The finding, primarily based on analysis of fossil remains, confirms earlier speculation that Neanderthals and humans competed with carnivores for food and prehistoric real estate.

It also strengthens the link between humans and Neanderthals, suggesting they did socialise and interbreed, despite some DNA evidence to the contrary.

The findings are published in today's issue of the journal Proceedings of the National Academy of Sciences.

"There is an abundant corpus of literature that shows that when modern humans spread across Europe, they variably absorbed the Neanderthals into those populations," says author Erik Trinkaus, professor of anthropology at Washington University.

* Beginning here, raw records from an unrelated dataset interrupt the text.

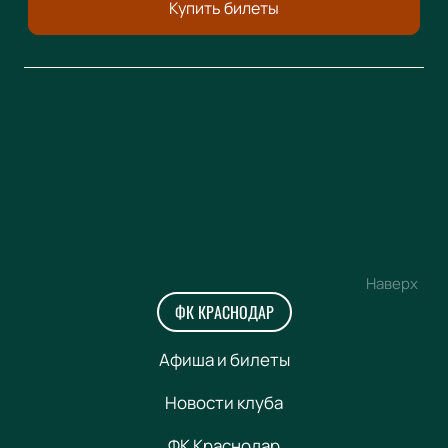
Купить билеты
Наверх
ФК КРАСНОДАР
Афиша и билеты
Новости клуба
ФК Краснодар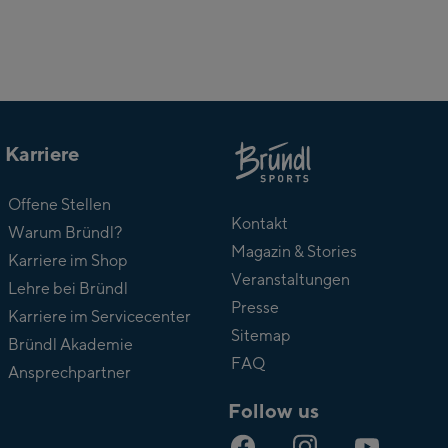
Karriere
Über
Offene Stellen
Bründl
Kontakt
Warum Bründl?
Magazin & Stories
Karriere im Shop
Veranstaltungen
Lehre bei Bründl
Presse
Karriere im Servicecenter
Sitemap
Bründl Akademie
FAQ
Ansprechpartner
Follow us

"This shows up in scattered anatomical traits during the following 10,000 to 20,000 years, and the Neanderthal traits gradually fade out."

Trinkaus and his colleagues analysed remains from the cave of Les Rochers-de-Villeneuve in Vienne, France.

Like an ancient high-rise block of units, the cave complex has several levels. Evidence for the unlikely trio of species was found on the same floor, level J.

At the centre of the analysis is a femur bone

 

 

This fragment of left femur found at a cave in France is evidence that Neanderthals used the same shelter as modern humans (Image: PNAS)

 

DNA tests reveal that the bone's genetic sequence contains unique combinations not associated with modern humans and not attributable to contamination. Instead, the DNA fits with prior Neanderthal sequencing.

Toothy bites on the bone show that hyenas either killed or scavenged upon the Neanderthal's flesh.

That evidence, combined with hyena bones, suggests hyenas and Neanderthals were in the cave at around the same time, but probably not together, since they viewed each other as dinner.

"They alternated use of the caves in short succession," says Trinkaus. "They could not have been there at the same time."